Сохранённые записи
________________________________________
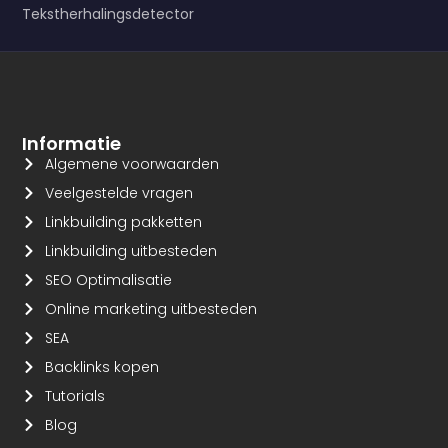
Tekstherhalingsdetector
Informatie
Algemene voorwaarden
Veelgestelde vragen
Linkbuilding pakketten
Linkbuilding uitbesteden
SEO Optimalisatie
Online marketing uitbesteden
SEA
Backlinks kopen
Tutorials
Blog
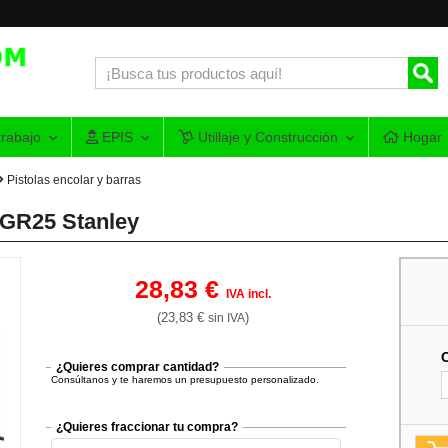
rabajo
EPIS
Utillaje y Construcción
Hogar
Pistolas encolar y barras
e GR25 Stanley
28,83 €
IVA incl.
(23,83 €
)
sin IVA
¿Quieres comprar cantidad?
Consúltanos y te haremos un presupuesto personalizado.
¿Quieres fraccionar tu compra?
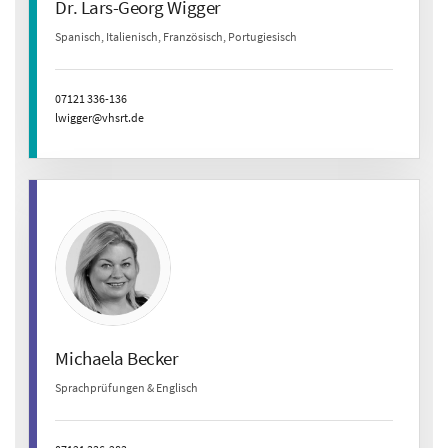
Dr. Lars-Georg Wigger
Spanisch, Italienisch, Französisch, Portugiesisch
07121 336-136
lwigger@vhsrt.de
Michaela Becker
Sprachprüfungen & Englisch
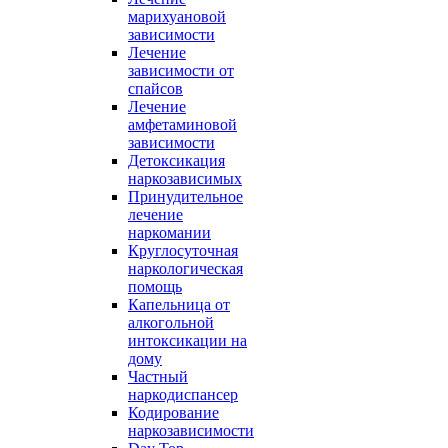
марихуановой
зависимости
Лечение
зависимости от
спайсов
Лечение
амфетаминовой
зависимости
Детоксикация
наркозависимых
Принудительное
лечение
наркомании
Круглосуточная
наркологическая
помощь
Капельница от
алкогольной
интоксикации на
дому
Частный
наркодиспансер
Кодирование
наркозависимости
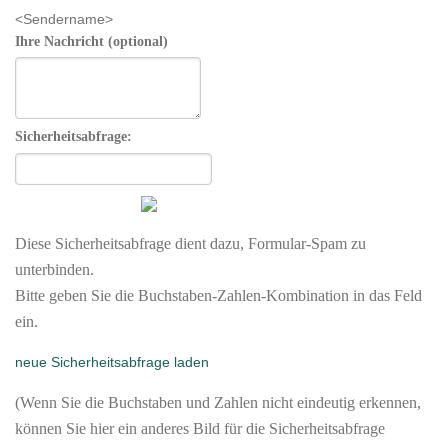
<Sendername>
Ihre Nachricht (optional)
Sicherheitsabfrage:
Diese Sicherheitsabfrage dient dazu, Formular-Spam zu
unterbinden.
Bitte geben Sie die Buchstaben-Zahlen-Kombination in das Feld
ein.
neue Sicherheitsabfrage laden
(Wenn Sie die Buchstaben und Zahlen nicht eindeutig erkennen,
können Sie hier ein anderes Bild für die Sicherheitsabfrage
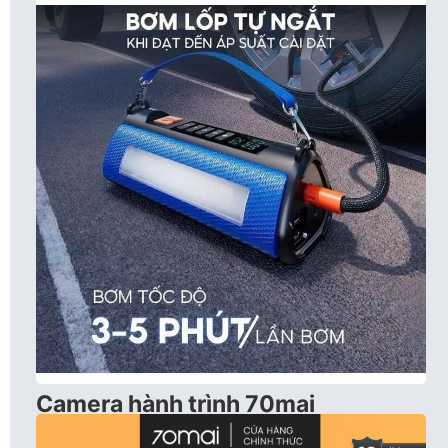
Camera hành trình 70mai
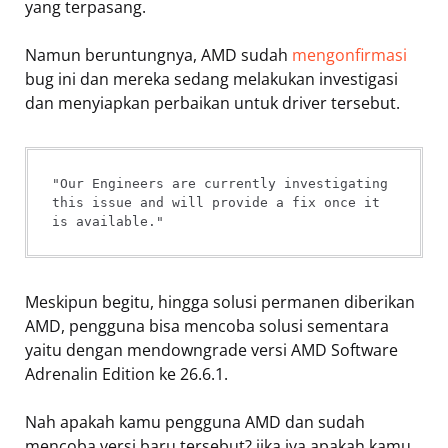
yang terpasang.
Namun beruntungnya, AMD sudah
mengonfirmasi
bug ini dan mereka sedang melakukan investigasi
dan menyiapkan perbaikan untuk driver tersebut.
"Our Engineers are currently investigating 
this issue and will provide a fix once it 
is available."
Meskipun begitu, hingga solusi permanen diberikan
AMD, pengguna bisa mencoba solusi sementara
yaitu dengan mendowngrade versi AMD Software
Adrenalin Edition ke 26.6.1.
Nah apakah kamu pengguna AMD dan sudah
mencoba versi baru tersebut? jika iya apakah kamu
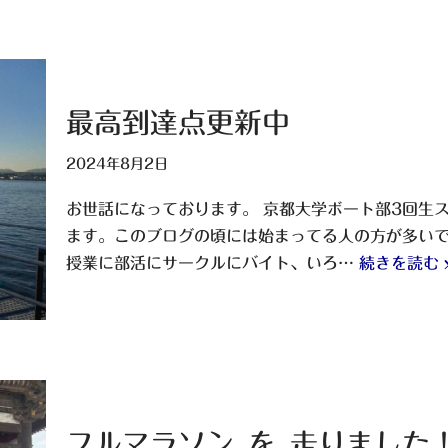
最高到達点更新中
2024年8月2日
お世話になっております。 京都大学ボート部3回生
ます。このブログの頃には始まってる人の方が多い
授業に部活にサークルにバイト、いろ…
続きを読む 
フルマラソン_を_走りました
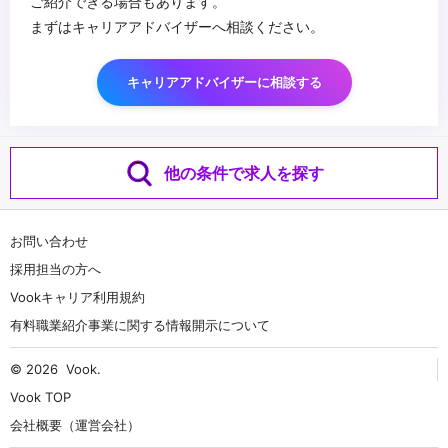
ご紹介できる場合もあります。
まずはキャリアアドバイザーへ相談ください。
キャリアアドバイザーに相談する
他の条件で求人を探す
お問い合わせ
採用担当の方へ
Vookキャリア利用規約
有料職業紹介事業に関する情報開示について
© 2026
Vook
.
Vook TOP
会社概要（運営会社）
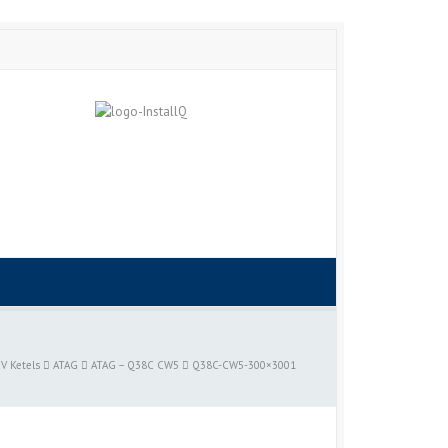
V Ketels
ATAG
ATAG – Q38C CW5
Q38C-CW5-300×3001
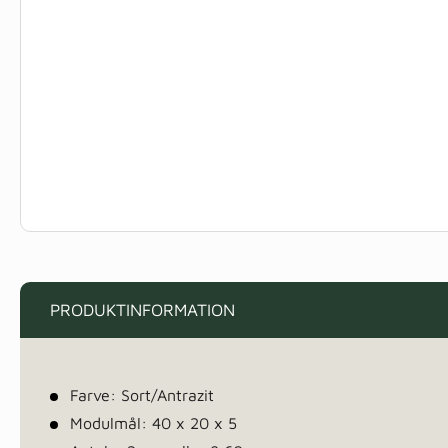
PRODUKTINFORMATION
Farve: Sort/Antrazit
Modulmål: 40 x 20 x 5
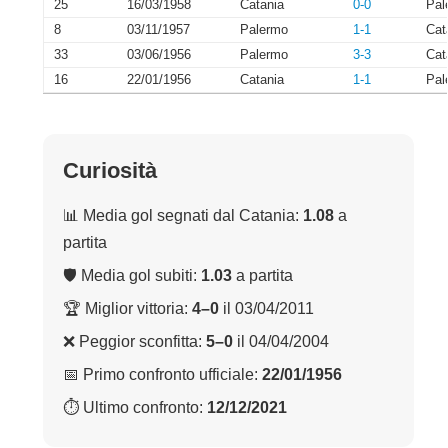
25
16/03/1958
Catania
0-0
Pal
8
03/11/1957
Palermo
1-1
Cat
33
03/06/1956
Palermo
3-3
Cat
16
22/01/1956
Catania
1-1
Pal
Curiosità
📊 Media gol segnati dal Catania:
1.08
a
partita
🛡 Media gol subiti:
1.03
a partita
🏆 Miglior vittoria:
4–0
il 03/04/2011
❌ Peggior sconfitta:
5–0
il 04/04/2004
📅 Primo confronto ufficiale:
22/01/1956
⏱ Ultimo confronto:
12/12/2021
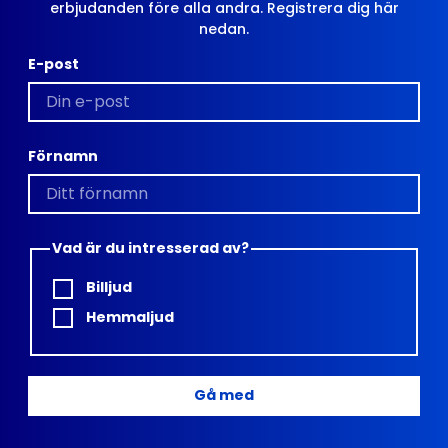
erbjudanden före alla andra. Registrera dig här
nedan.
E-post
Förnamn
Vad är du intresserad av?
Billjud
Hemmaljud
Gå med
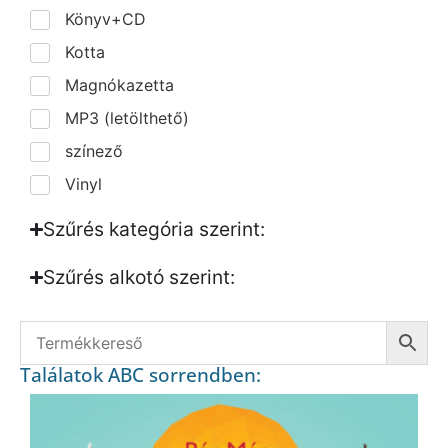
Könyv+CD
Kotta
Magnókazetta
MP3 (letölthető)
színező
Vinyl
Szűrés kategória szerint:
Szűrés alkotó szerint:​
Találatok ABC sorrendben:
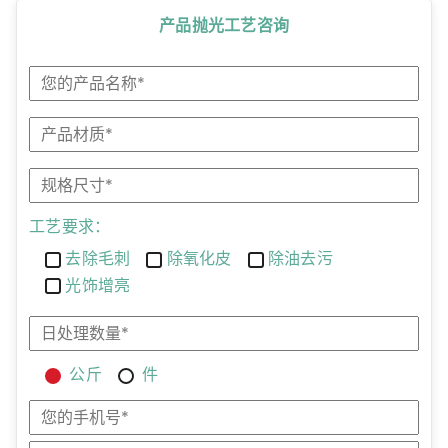
产品抛光工艺咨询
工艺要求：
去除毛刺
除氧化皮
除油去污
光饰增亮
公斤
件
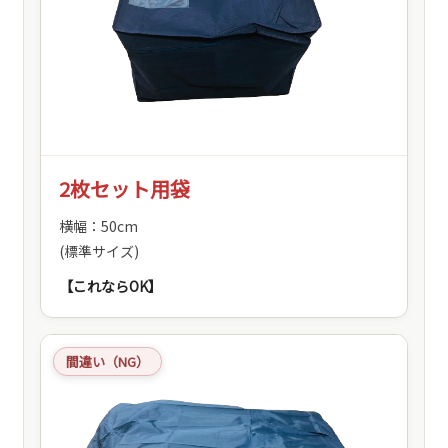
2枚セット用袋
横幅：50cm
(標準サイズ)
【これならOK】
間違い（NG）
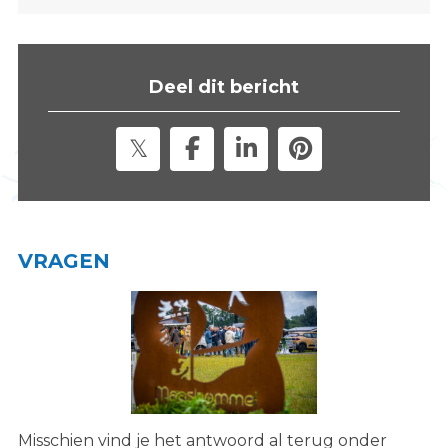
s
i
t
Deel dit bericht
e
"
VRAGEN
Misschien vind je het antwoord al terug onder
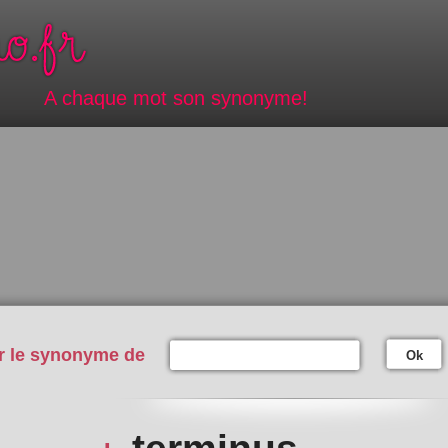
A chaque mot son synonyme!
r le synonyme de
Ok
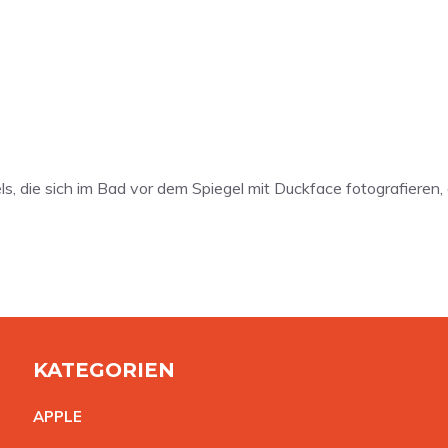
s, die sich im Bad vor dem Spiegel mit Duckface fotografieren
KATEGORIEN
APPL
E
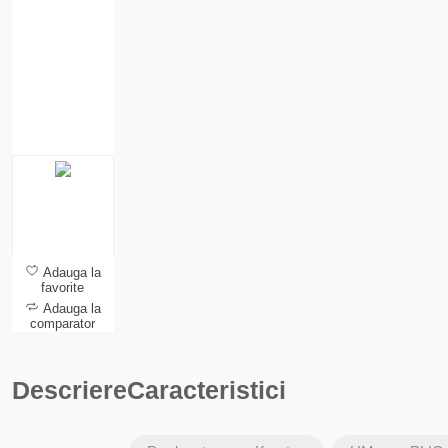
Adauga la
favorite
Adauga la
comparator
Descriere
Caracteristici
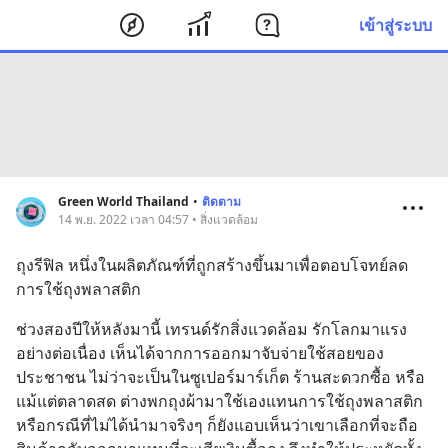
เข้าสู่ระบบ
Green World Thailand
•
ติดตาม
14 พ.ย. 2022 เวลา 04:57 • สิ่งแวดล้อม
ถุงรีฟิล หนึ่งในผลิตภัณฑ์ที่ถูกสร้างขึ้นมาเพื่อตอบโจทย์ลด
การใช้ถุงพลาสติก
ช่วงสองปีให้หลังมานี้ เทรนด์รักสิ่งแวดล้อม รักโลกมาแรง
อย่างต่อเนื่อง เห็นได้จากการออกมาจับจ่ายใช้สอยของ
ประชาชน ไม่ว่าจะเป็นในซูเปอร์มาร์เก็ต ร้านสะดวกซื้อ หรือ
แม้แต่ตลาดสด ต่างพกถุงผ้ามาใช้เองแทนการใช้ถุงพลาสติก 
หรือกรณีที่ไม่ได้นำมาจริงๆ ก็ยังแอบเห็นว่าเขาเลือกที่จะถือ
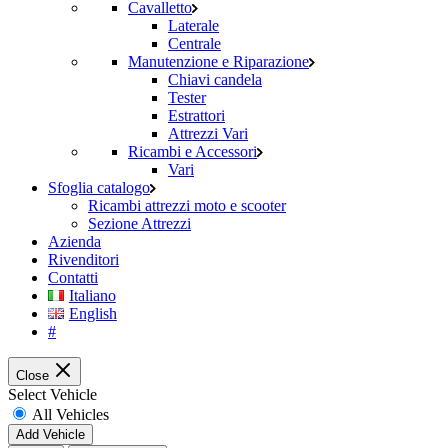
Cavalletto
Laterale
Centrale
Manutenzione e Riparazione
Chiavi candela
Tester
Estrattori
Attrezzi Vari
Ricambi e Accessori
Vari
Sfoglia catalogo
Ricambi attrezzi moto e scooter
Sezione Attrezzi
Azienda
Rivenditori
Contatti
Italiano
English
#
Close
Select Vehicle
All Vehicles
Add Vehicle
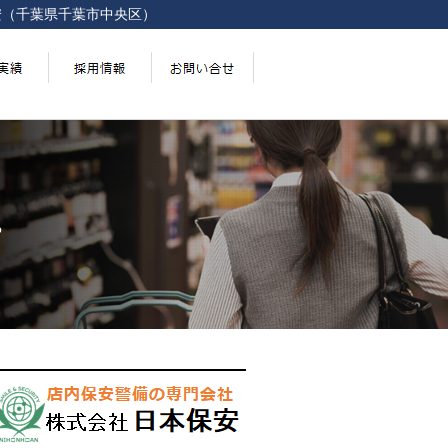
安（千葉県千葉市中央区）
。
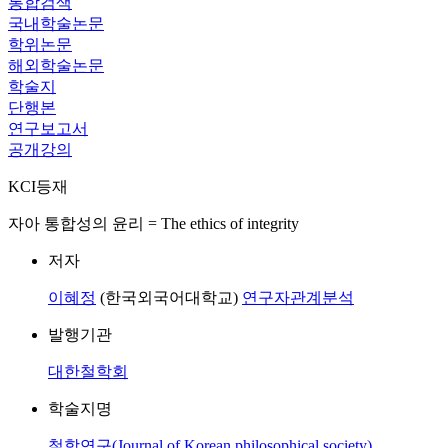
통합검색
국내학술논문
학위논문
해외학술논문
학술지
단행본
연구보고서
공개강의
KCI등재
자아 통합성의 윤리 = The ethics of integrity
저자
이혜정
(한국외국어대학교)
연구자관계분석
발행기관
대한철학회
학술지명
철학연구(Journal of Korean philosophical society)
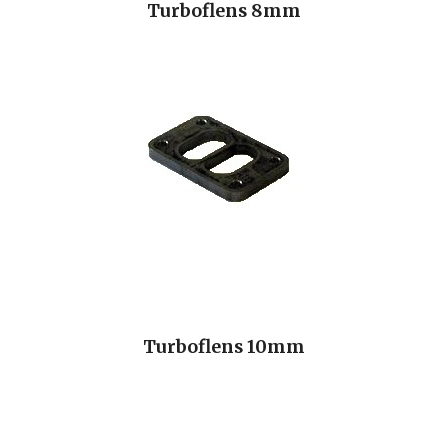
Turboflens 8mm
Turboflens 10mm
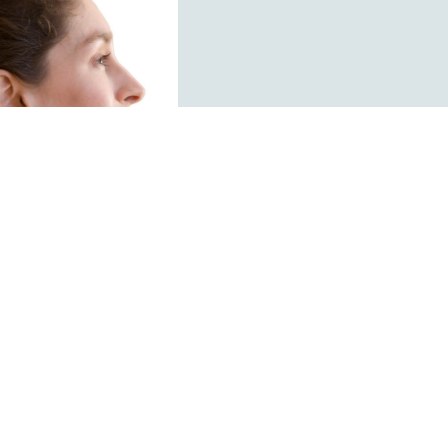
simulation
CGV
Mentions légales
Créé par 6006.fr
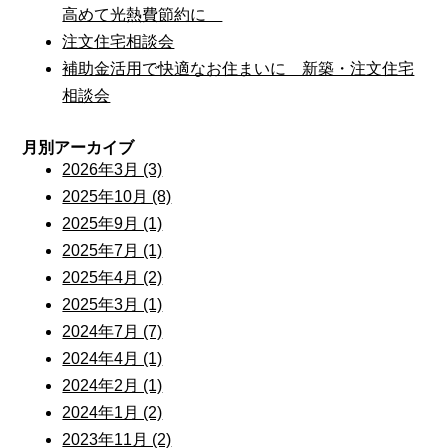
高めて光熱費節約に
注文住宅相談会
補助金活用で快適なお住まいに 新築・注文住宅
相談会
月別アーカイブ
2026年3月 (3)
2025年10月 (8)
2025年9月 (1)
2025年7月 (1)
2025年4月 (2)
2025年3月 (1)
2024年7月 (7)
2024年4月 (1)
2024年2月 (1)
2024年1月 (2)
2023年11月 (2)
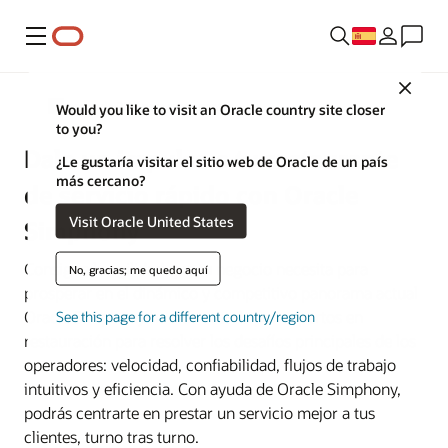
Menú
Close
Sistemas de PDV para restaurantes
Would you like to visit an Oracle country site closer
to you?
Dale un impulso a tu restaurante
¿Le gustaría visitar el sitio web de Oracle de un país
más cercano?
de servicio rápido con Oracle
Visit Oracle United States
Simphony
Consigue la agilidad que tu negocio necesita para
No, gracias; me quedo aquí
prosperar en el dinámico y competitivo panorama actual
Oracle Simphony ha sido creada por expertos en
See this page for a different country/region
restauración para resolver los desafíos principales de los
operadores: velocidad, confiabilidad, flujos de trabajo
intuitivos y eficiencia. Con ayuda de Oracle Simphony,
podrás centrarte en prestar un servicio mejor a tus
clientes, turno tras turno.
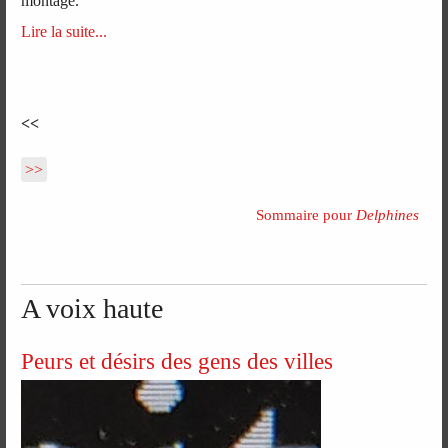
montage.
Lire la suite...
<<
>>
Sommaire pour
Delphines
A voix haute
Peurs et désirs des gens des villes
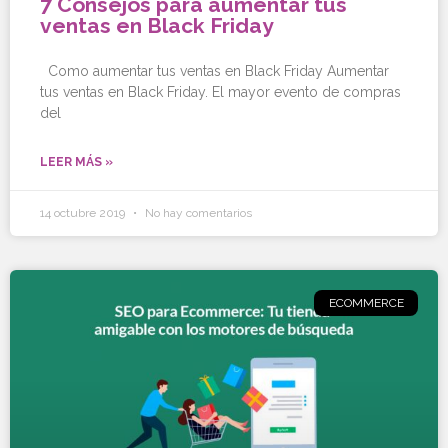
7 Consejos para aumentar tus
ventas en Black Friday
Como aumentar tus ventas en Black Friday Aumentar
tus ventas en Black Friday. El mayor evento de compras
del
LEER MÁS »
14 octubre 2019
No hay comentarios
ECOMMERCE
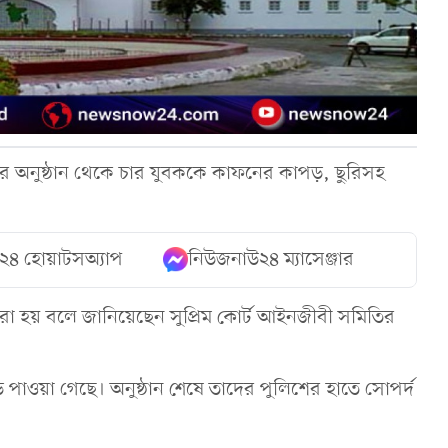
িনের অনুষ্ঠান থেকে চার যুবককে কাফনের কাপড়, ছুরিসহ
২৪ হোয়াটসঅ্যাপ
নিউজনাউ২৪ ম্যাসেঞ্জার
 করা হয় বলে জানিয়েছেন সুপ্রিম কোর্ট আইনজীবী সমিতির
পাওয়া গেছে। অনুষ্ঠান শেষে তাদের পুলিশের হাতে সোপর্দ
________________________________________
▶ Ваша задача:
Выведите без изменений строки записей начиная со строки, содержащей "erbjudanden före alla", и заканчивая строкой, содержащей "Caracteristici", включая обе. Пометки об изображениях в ответ не включайте.

▶ Ответ на задачу:
erbjudanden före alla andra. Registrera dig här
nedan.
E-post
Förnamn
Vad är du intresserad av?
Billjud
Hemmaljud
Gå med
Könyv+CD
Kotta
Magnókazetta
MP3 (letölthető)
színező
Vinyl
Szűrés kategória szerint:
Szűrés alkotó szerint:​
Találatok ABC sorrendben:
产品抛光工艺咨询
工艺要求：
去除毛刺
除氧化皮
除油去污
光饰增亮
公斤
件
2枚セット用袋
横幅：50cm
(標準サイズ)
【これならOK】
間違い（NG）
s
i
t
Deel dit bericht
e
"
VRAGEN
Misschien vind je het antwoord al terug onder
A chaque mot son synonyme!
r le synonyme de
Ok
s, die sich im Bad vor dem Spiegel mit Duckface fotografieren
KATEGORIEN
APPL
E
Adauga la
favorite
Adauga la
comparator
Descriere
Caracteristici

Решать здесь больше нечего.